··· Excerpted records ···

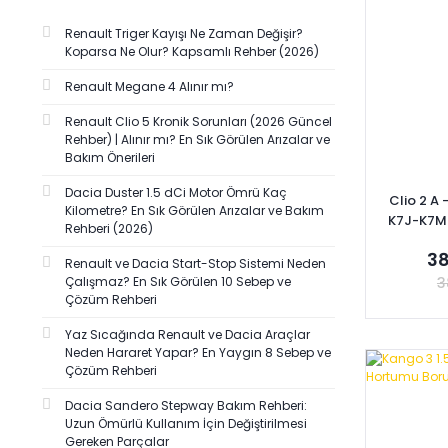
Renault Triger Kayışı Ne Zaman Değişir?
Koparsa Ne Olur? Kapsamlı Rehber (2026)
Renault Megane 4 Alınır mı?
Renault Clio 5 Kronik Sorunları (2026 Güncel
Rehber) | Alınır mı? En Sık Görülen Arızalar ve
Bakım Önerileri
Dacia Duster 1.5 dCi Motor Ömrü Kaç
Clio 2 A -
Kilometre? En Sık Görülen Arızalar ve Bakım
K7J-K7M 
Rehberi (2026)
77
38
Renault ve Dacia Start-Stop Sistemi Neden
3
Çalışmaz? En Sık Görülen 10 Sebep ve
Çözüm Rehberi
Yaz Sıcağında Renault ve Dacia Araçlar
Neden Hararet Yapar? En Yaygın 8 Sebep ve
Se
Çözüm Rehberi
Dacia Sandero Stepway Bakım Rehberi:
Uzun Ömürlü Kullanım İçin Değiştirilmesi
Gereken Parçalar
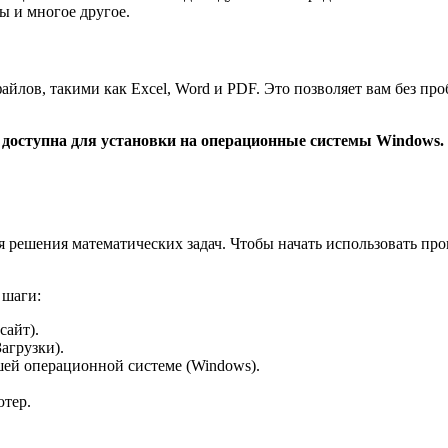
ы и многое другое.
йлов, такими как Excel, Word и PDF. Это позволяет вам без пр
и доступна для установки на операционные системы Windows.
я решения математических задач. Чтобы начать использовать пр
 шаги:
сайт).
агрузки).
ашей операционной системе (Windows).
тер.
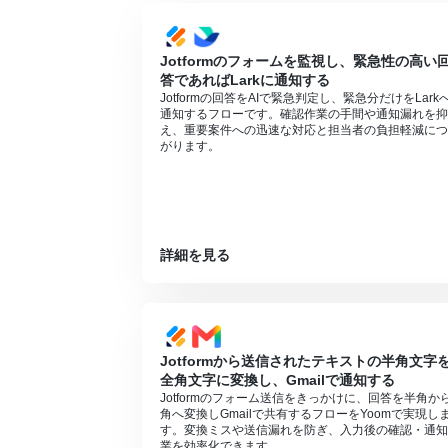
JotformのWebhook設定方法は
こちら
をご
Jotformのフォームを監視し、緊急性の高い
答であればLarkに通知する
Jotformの回答をAIで緊急判定し、緊急分だけをLark
通知するフローです。確認作業の手間や通知漏れを抑
え、重要案件への迅速な対応と担当者の負担軽減につ
がります。
詳細を見る
Jotformから送信されたテキストの半角文字
全角文字に変換し、Gmailで通知する
Jotformのフォーム送信をきっかけに、回答を半角か
角へ変換しGmailで共有するフローをYoomで実現し
す。変換ミスや送信漏れを防ぎ、入力後の確認・通知
業を効率化できます。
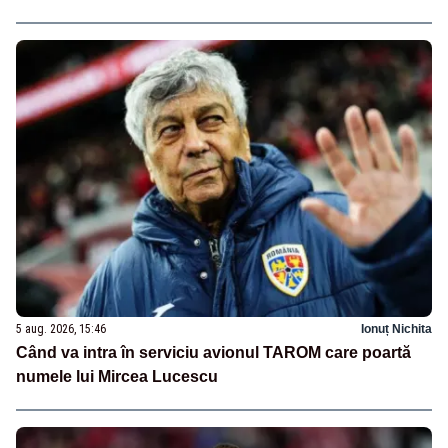
5 aug. 2026, 15:46
Ionuț Nichita
Când va intra în serviciu avionul TAROM care poartă
numele lui Mircea Lucescu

···

A verbatim transcription is needed of the lines above, starting at the line with "Renault Megane 4 Alınır mı?" and ending at the line with "Gereken Parçalar", both included, and of nothing else.

Renault Megane 4 Alınır mı?
Renault Clio 5 Kronik Sorunları (2026 Güncel
Rehber) | Alınır mı? En Sık Görülen Arızalar ve
Bakım Önerileri
Dacia Duster 1.5 dCi Motor Ömrü Kaç
Clio 2 A -
Kilometre? En Sık Görülen Arızalar ve Bakım
K7J-K7M 
Rehberi (2026)
77
38
Renault ve Dacia Start-Stop Sistemi Neden
3
Çalışmaz? En Sık Görülen 10 Sebep ve
Çözüm Rehberi
Yaz Sıcağında Renault ve Dacia Araçlar
Neden Hararet Yapar? En Yaygın 8 Sebep ve
Se
Çözüm Rehberi
Dacia Sandero Stepway Bakım Rehberi:
Uzun Ömürlü Kullanım İçin Değiştirilmesi
Gereken Parçalar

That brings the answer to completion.